Jock Finlayson, executive vice-president, of the Business Council of B.C. Photo: BCBC

Economic outlook projects stable growth for B.C.

But economist says new NDP housing taxes pose concern

The projected growth for B.C.’s economy over the next two years should be consistent but not robust, says one of the leading economists in the province.

But there are several underlying issues that pose some risk to projected stable growth, says Jock Finlayson, executive vice-president of the Business Council of B.C.

Finlayson points to new taxes introduced by the NDP provincial government on the housing industry, a continued under-performance of capital investment and growth in the business sector and need to address Canada’s weakening overall competitiveness in the global export market.

While clean and environmental-friendly technology may be the growth sector of the future, Finlayson said green-thinking politicians in Ottawa and Victoria are losing sight of the importance resource-based industries play in our current economic fortunes.

“The Canfor forest products company had more exports out of B.C. last year than the entire clean technology industry did across Canada,” Finlayson said.

“It’s worth noting that lumber made up 40 per cent of B.C.’s exports 20 years ago, and it was 37 per cent in 2017.”

Finlayson offered his insights on our national and provincial economies as the keynote speaker at the Urban Development Institute luncheon at the Coast Capri Hotel in Kelowna on Wednesday.

Related: MP says Canadian economy firing on all cylinders

While politicians in Ottawa and Victoria can’t talk enough about clean technology growth, Finlayson said the reality for our economy is resource based industries are a far more significant economic driver, and the lack of attention paid to that reality is disconcerting.

“If you look to our export growth, half of our exports come from resource-based industries. In B.C., that mark rises to 75 per cent. And another 20 per cent comes from the automotive manufacturing sector.

“So that makes up 70 per cent of Canada’s exports, while clean environment technology exports amount to 3.7 per cent, yet that is where politicians in Ottawa spend all of their attention.”

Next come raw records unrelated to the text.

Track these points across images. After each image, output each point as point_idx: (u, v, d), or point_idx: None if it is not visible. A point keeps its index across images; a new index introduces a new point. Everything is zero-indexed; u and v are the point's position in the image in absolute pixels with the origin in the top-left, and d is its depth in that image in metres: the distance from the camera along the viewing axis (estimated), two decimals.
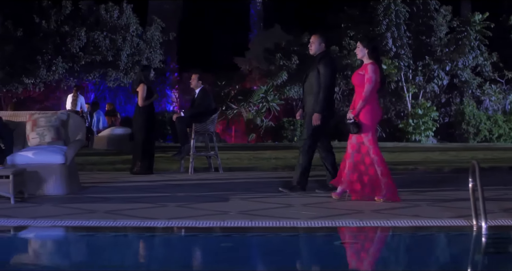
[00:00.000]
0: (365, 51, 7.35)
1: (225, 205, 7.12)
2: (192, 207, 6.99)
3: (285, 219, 6.20)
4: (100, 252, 5.11)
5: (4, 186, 7.12)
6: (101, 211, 6.65)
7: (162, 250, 5.21)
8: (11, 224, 5.96)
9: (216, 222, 6.01)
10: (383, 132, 21.39)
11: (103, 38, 19.33)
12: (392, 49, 20.27)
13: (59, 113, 8.49)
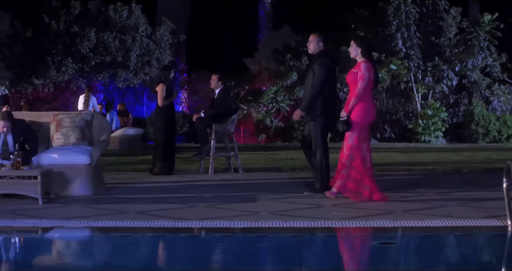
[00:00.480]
0: (359, 50, 7.38)
1: (254, 206, 7.10)
2: (221, 207, 6.96)
3: (319, 220, 6.18)
4: (140, 253, 5.09)
5: (32, 187, 7.11)
6: (132, 212, 6.63)
7: (201, 251, 5.18)
8: (45, 225, 5.94)
9: (251, 223, 5.99)
10: (392, 133, 21.36)
11: (113, 39, 19.28)
12: (402, 49, 20.24)
13: (83, 114, 8.47)
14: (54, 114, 8.48)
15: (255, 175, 10.14)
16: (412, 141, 20.26)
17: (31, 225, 5.93)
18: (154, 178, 9.78)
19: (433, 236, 5.82)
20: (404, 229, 5.93)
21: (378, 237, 5.86)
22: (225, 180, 9.54)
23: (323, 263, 4.84)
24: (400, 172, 10.71)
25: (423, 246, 5.60)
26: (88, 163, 7.80)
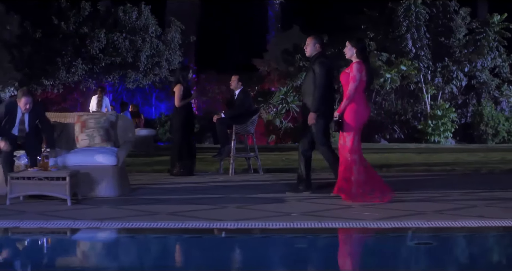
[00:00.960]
0: (354, 50, 7.35)
1: (284, 206, 7.07)
2: (252, 208, 6.94)
3: (352, 221, 6.15)
4: (180, 254, 5.07)
5: (60, 188, 7.08)
6: (164, 213, 6.60)
7: (240, 252, 5.16)
8: (80, 226, 5.90)
9: (286, 224, 5.96)
10: (401, 133, 21.36)
11: (123, 40, 19.27)
12: (412, 50, 20.24)
13: (108, 114, 8.45)
14: (78, 115, 8.46)
15: (276, 176, 10.12)
16: (422, 141, 20.28)
17: (66, 226, 5.89)
18: (175, 178, 9.76)
19: (470, 236, 5.80)
20: (440, 229, 5.90)
21: (415, 237, 5.84)
22: (247, 181, 9.52)
23: (365, 264, 4.82)
24: (420, 172, 10.69)
25: (461, 247, 5.58)
26: (114, 164, 7.78)
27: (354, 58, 7.37)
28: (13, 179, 7.09)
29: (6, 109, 7.70)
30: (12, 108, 7.72)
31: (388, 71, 19.79)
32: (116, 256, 5.06)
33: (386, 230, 5.82)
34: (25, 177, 7.10)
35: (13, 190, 7.09)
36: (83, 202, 7.32)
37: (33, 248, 5.34)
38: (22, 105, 7.64)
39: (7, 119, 7.61)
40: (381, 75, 19.90)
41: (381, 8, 20.99)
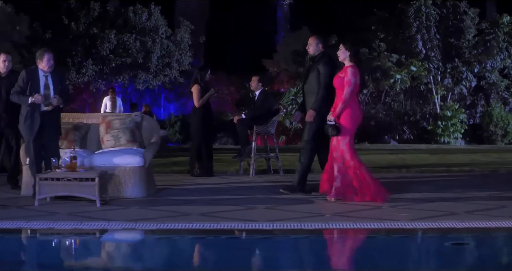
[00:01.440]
0: (347, 53, 7.35)
1: (313, 207, 7.05)
2: (282, 209, 6.92)
3: (387, 221, 6.13)
4: (223, 255, 5.04)
5: (89, 188, 7.05)
6: (195, 214, 6.58)
7: (280, 252, 5.14)
8: (116, 227, 5.87)
9: (321, 224, 5.94)
10: (410, 134, 21.34)
11: (133, 41, 19.26)
12: (422, 51, 20.24)
13: (133, 115, 8.41)
14: (103, 116, 8.45)
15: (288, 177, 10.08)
16: (431, 142, 20.27)
17: (101, 227, 5.87)
18: (196, 179, 9.74)
19: (506, 236, 5.79)
20: (474, 229, 5.88)
21: (450, 238, 5.82)
22: (269, 181, 9.48)
23: (407, 264, 4.80)
24: (440, 173, 10.68)
25: (498, 247, 5.57)
26: (141, 165, 7.76)
27: (347, 61, 7.37)
28: (41, 180, 7.06)
29: (27, 74, 7.49)
30: (33, 72, 7.52)
31: (398, 72, 19.79)
32: (156, 257, 5.03)
33: (423, 231, 5.81)
34: (54, 178, 7.07)
35: (42, 191, 7.06)
36: (111, 203, 7.29)
37: (76, 250, 5.32)
38: (45, 62, 7.45)
39: (31, 86, 7.39)
40: (391, 76, 19.90)
41: (391, 8, 20.98)
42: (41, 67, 7.47)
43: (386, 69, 19.75)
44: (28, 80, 7.39)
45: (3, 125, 8.40)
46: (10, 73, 8.49)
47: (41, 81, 7.46)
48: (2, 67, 8.46)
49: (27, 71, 7.56)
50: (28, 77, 7.42)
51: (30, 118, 7.35)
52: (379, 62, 19.89)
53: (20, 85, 7.42)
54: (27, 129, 7.37)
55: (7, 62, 8.47)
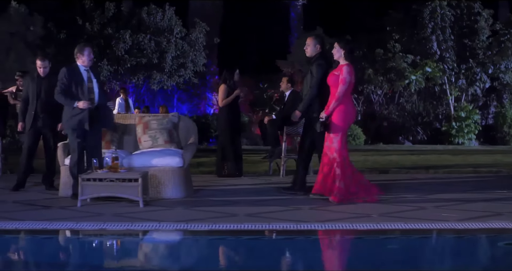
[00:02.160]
0: (342, 52, 7.34)
1: (357, 208, 7.02)
2: (327, 210, 6.91)
3: (437, 222, 6.12)
4: (286, 255, 5.04)
5: (132, 189, 7.03)
6: (242, 214, 6.56)
7: (339, 252, 5.14)
8: (169, 228, 5.84)
9: (373, 225, 5.93)
10: (424, 135, 21.34)
11: (148, 41, 19.23)
12: (437, 52, 20.24)
13: (170, 116, 8.40)
14: (140, 116, 8.43)
15: None
16: (445, 143, 20.27)
17: (153, 228, 5.85)
18: (226, 180, 9.70)
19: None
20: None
21: (503, 238, 5.81)
22: None
23: (465, 264, 4.80)
24: (468, 174, 10.65)
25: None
26: (180, 165, 7.73)
27: (342, 59, 7.37)
28: (84, 180, 7.04)
29: (68, 71, 7.45)
30: (73, 68, 7.49)
31: (413, 73, 19.79)
32: (219, 258, 5.02)
33: (474, 231, 5.80)
34: (97, 179, 7.05)
35: (84, 191, 7.04)
36: (152, 203, 7.27)
37: (136, 250, 5.31)
38: (85, 57, 7.43)
39: (75, 81, 7.35)
40: (406, 77, 19.89)
41: (406, 9, 20.97)
42: (81, 62, 7.47)
43: (401, 70, 19.74)
44: (70, 76, 7.38)
45: (40, 125, 8.35)
46: (49, 75, 8.47)
47: (84, 75, 7.45)
48: (40, 72, 8.44)
49: (67, 68, 7.56)
50: (69, 73, 7.41)
51: (75, 118, 7.34)
52: (394, 63, 19.87)
53: (63, 82, 7.39)
54: (72, 129, 7.36)
55: (42, 69, 8.41)
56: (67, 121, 7.44)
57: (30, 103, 8.36)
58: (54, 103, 8.19)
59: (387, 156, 13.82)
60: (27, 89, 8.48)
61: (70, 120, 7.39)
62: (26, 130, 8.40)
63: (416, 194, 8.12)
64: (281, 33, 24.48)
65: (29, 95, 8.39)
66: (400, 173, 10.68)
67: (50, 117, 8.30)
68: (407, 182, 9.45)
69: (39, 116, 8.32)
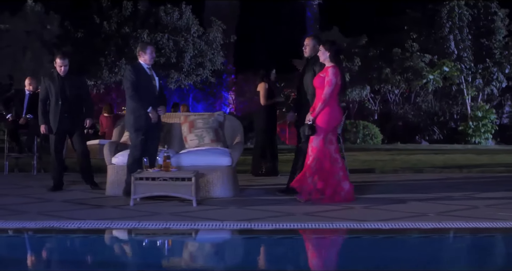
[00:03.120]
0: (327, 54, 7.31)
1: (410, 207, 7.03)
2: (381, 208, 6.92)
3: (498, 221, 6.11)
4: (360, 254, 5.04)
5: (186, 188, 7.03)
6: (299, 214, 6.57)
7: (406, 252, 5.15)
8: (232, 227, 5.84)
9: (435, 224, 5.93)
10: (440, 135, 21.36)
11: (167, 40, 19.21)
12: (454, 51, 20.26)
13: (216, 115, 8.40)
14: (185, 115, 8.44)
15: (360, 177, 10.08)
16: (461, 142, 20.30)
17: (218, 227, 5.84)
18: (265, 179, 9.73)
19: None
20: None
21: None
22: None
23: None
24: (502, 173, 10.69)
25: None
26: (229, 164, 7.74)
27: (327, 61, 7.34)
28: (137, 179, 7.04)
29: (134, 68, 7.44)
30: (138, 67, 7.48)
31: (430, 72, 19.81)
32: (292, 256, 5.02)
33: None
34: (150, 178, 7.05)
35: (137, 190, 7.04)
36: (204, 203, 7.26)
37: (207, 249, 5.31)
38: (148, 55, 7.44)
39: (141, 80, 7.35)
40: (424, 76, 19.92)
41: (423, 9, 21.00)
42: (143, 60, 7.47)
43: (418, 69, 19.77)
44: (137, 74, 7.38)
45: (66, 125, 8.26)
46: (70, 74, 8.40)
47: (148, 73, 7.45)
48: (60, 71, 8.33)
49: (133, 66, 7.57)
50: (135, 71, 7.41)
51: (140, 117, 7.35)
52: (411, 62, 19.90)
53: (132, 80, 7.38)
54: (136, 129, 7.37)
55: (62, 68, 8.30)
56: (132, 122, 7.42)
57: (54, 103, 8.26)
58: (78, 102, 8.23)
59: (412, 156, 13.84)
60: (46, 89, 8.34)
61: (136, 121, 7.38)
62: (52, 132, 8.29)
63: (460, 193, 8.14)
64: (297, 32, 24.47)
65: (51, 96, 8.28)
66: (434, 172, 10.70)
67: (75, 116, 8.29)
68: (446, 182, 9.47)
69: (64, 117, 8.23)
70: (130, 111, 7.48)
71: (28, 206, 7.16)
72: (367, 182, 9.40)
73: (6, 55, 20.88)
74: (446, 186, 8.86)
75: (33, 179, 9.83)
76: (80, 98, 8.34)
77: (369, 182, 9.42)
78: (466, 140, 20.32)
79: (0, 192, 8.22)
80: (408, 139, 20.65)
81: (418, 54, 19.82)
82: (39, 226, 5.85)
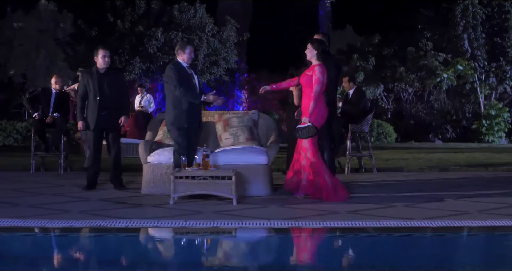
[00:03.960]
0: (314, 52, 7.37)
1: (449, 205, 7.04)
2: (423, 207, 6.93)
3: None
4: (407, 253, 5.06)
5: (226, 187, 7.04)
6: (343, 212, 6.58)
7: (455, 250, 5.16)
8: (280, 226, 5.84)
9: (482, 222, 5.95)
10: (453, 133, 21.37)
11: (181, 38, 19.21)
12: (468, 50, 20.28)
13: (250, 113, 8.41)
14: (219, 114, 8.44)
15: (390, 175, 10.10)
16: (475, 141, 20.31)
17: (267, 226, 5.84)
18: None
19: None
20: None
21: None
22: (368, 180, 9.47)
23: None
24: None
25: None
26: (265, 163, 7.74)
27: (314, 60, 7.40)
28: (177, 178, 7.05)
29: (175, 66, 7.43)
30: (179, 65, 7.48)
31: (444, 71, 19.83)
32: (348, 254, 5.04)
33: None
34: (190, 177, 7.06)
35: (177, 189, 7.05)
36: (242, 201, 7.26)
37: (266, 248, 5.33)
38: (187, 55, 7.46)
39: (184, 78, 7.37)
40: (438, 75, 19.93)
41: (436, 8, 21.01)
42: (182, 59, 7.49)
43: (432, 68, 19.78)
44: (179, 72, 7.38)
45: (104, 122, 8.19)
46: (109, 70, 8.34)
47: (188, 72, 7.48)
48: (102, 63, 8.21)
49: (174, 64, 7.54)
50: (177, 68, 7.41)
51: (182, 116, 7.35)
52: (425, 61, 19.91)
53: (178, 77, 7.36)
54: (178, 127, 7.37)
55: (107, 58, 8.23)
56: (174, 119, 7.41)
57: (92, 100, 8.18)
58: (116, 99, 8.20)
59: (432, 154, 13.84)
60: (85, 86, 8.25)
61: (177, 119, 7.38)
62: (90, 129, 8.24)
63: (494, 191, 8.14)
64: (310, 31, 24.47)
65: (89, 92, 8.21)
66: (461, 171, 10.71)
67: (113, 114, 8.22)
68: (476, 180, 9.46)
69: (102, 114, 8.17)
70: (172, 109, 7.46)
71: (67, 205, 7.17)
72: (399, 181, 9.41)
73: (20, 54, 20.95)
74: (477, 185, 8.86)
75: (62, 178, 9.85)
76: (118, 95, 8.28)
77: (401, 181, 9.42)
78: (480, 138, 20.34)
79: (36, 191, 8.23)
80: (422, 138, 20.68)
81: (433, 53, 19.82)
82: (86, 225, 5.87)
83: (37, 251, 5.15)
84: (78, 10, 20.22)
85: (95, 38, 19.39)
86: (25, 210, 6.78)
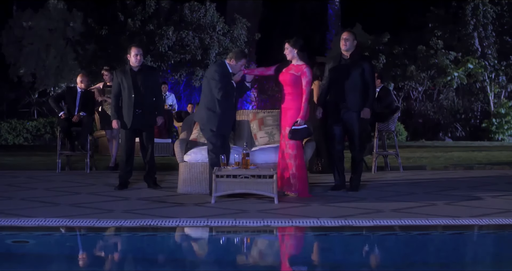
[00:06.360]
0: (294, 51, 7.40)
1: (488, 203, 7.07)
2: (462, 205, 6.97)
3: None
4: (447, 251, 5.10)
5: (267, 186, 7.06)
6: (387, 210, 6.60)
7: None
8: (330, 225, 5.87)
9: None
10: (463, 131, 21.44)
11: (192, 37, 19.22)
12: (478, 49, 20.35)
13: None
14: (254, 112, 8.46)
15: (417, 173, 10.13)
16: (485, 139, 20.38)
17: (317, 225, 5.85)
18: (322, 176, 9.75)
19: None
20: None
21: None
22: (397, 178, 9.50)
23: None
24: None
25: None
26: None
27: (295, 60, 7.43)
28: (218, 177, 7.06)
29: (222, 68, 7.43)
30: (223, 66, 7.49)
31: (455, 70, 19.89)
32: (404, 252, 5.07)
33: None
34: (231, 175, 7.07)
35: (219, 188, 7.07)
36: (281, 200, 7.25)
37: (325, 247, 5.36)
38: (238, 64, 7.45)
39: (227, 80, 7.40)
40: (448, 73, 19.99)
41: (447, 6, 21.08)
42: (229, 63, 7.47)
43: (443, 67, 19.84)
44: (223, 76, 7.38)
45: (138, 121, 8.15)
46: (142, 67, 8.32)
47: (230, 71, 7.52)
48: (134, 61, 8.15)
49: (220, 65, 7.53)
50: (222, 70, 7.40)
51: (222, 121, 7.37)
52: (436, 59, 19.96)
53: (221, 80, 7.36)
54: (223, 125, 7.39)
55: (139, 56, 8.18)
56: (207, 121, 7.42)
57: (127, 98, 8.12)
58: (150, 97, 8.19)
59: (450, 153, 13.89)
60: (118, 84, 8.20)
61: (210, 121, 7.39)
62: (126, 127, 8.20)
63: None
64: (319, 29, 24.53)
65: (123, 90, 8.16)
66: (485, 169, 10.75)
67: (147, 113, 8.20)
68: (505, 178, 9.50)
69: (136, 112, 8.13)
70: (206, 110, 7.43)
71: (107, 204, 7.16)
72: (428, 179, 9.44)
73: (29, 53, 20.90)
74: (509, 183, 8.92)
75: (89, 177, 9.82)
76: (153, 93, 8.27)
77: (430, 179, 9.45)
78: (490, 137, 20.42)
79: (70, 190, 8.23)
80: (432, 137, 20.75)
81: (443, 52, 19.87)
82: (136, 224, 5.86)
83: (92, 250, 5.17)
84: (88, 9, 20.18)
85: (105, 37, 19.38)
86: (68, 209, 6.77)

Resource extraction, he added, tends to also create larger job creation opportunities of high-paying job in the business sector, dispelling what he called the popular myth that small business is the backbone of the economy.

“Small business plays a role to be sure, but what causes more impact on economic growth is companies with 50 or more employees. The reality is in small business half of those businesses that start up don’t last past five years, and 80 per cent of those that do won’t grow significantly in employees.”

“To get the economy to move, you need more of those mid-size and larger firms to be hiring people. When the size of the business is larger, earnings for employees tend to go up. We need to see an environment for growth created by governments to encourage that, but it’s not happening.”

Finlayson said B.C.’s performance is poor in terms of corporate capital infrastructure investment, which is mirrored by similar concerns across the country.

“That is damaging our competitiveness and potential capital investment is being redirected to other countries. For us to accelerate business growth, we need to find ways to encourage capital infrastructure investment,” he said.

Finlayson said a quartet of new taxes on B.C.’s real estate industry generates concern for him because the housing industry has been an influential factor in the province’s strong 2017 economic showing.

“The proposed new taxes, and the speculation tax details that have yet to be ironed out, are a case of ready, aim, fire on the housing side. There is the potential here to destabilize a sector that has seen unprecedented growth in recent years, coupled with already tighter mortgage qualification rules and expected interest rate increases.

“I understand the desire to deal with the affordable housing issue, but these new taxes to create revenue for the government may have an undermining effect if housing development drops off.”

He said for Kelowna, the housing and financial sectors have created a job creation surge over the last 18 months, preceded by five to six years of flatlined job growth.

“What we call the housing complex sector, building new homes, home renovation and financial services related to the housing industry, have been a driver for your local economy.”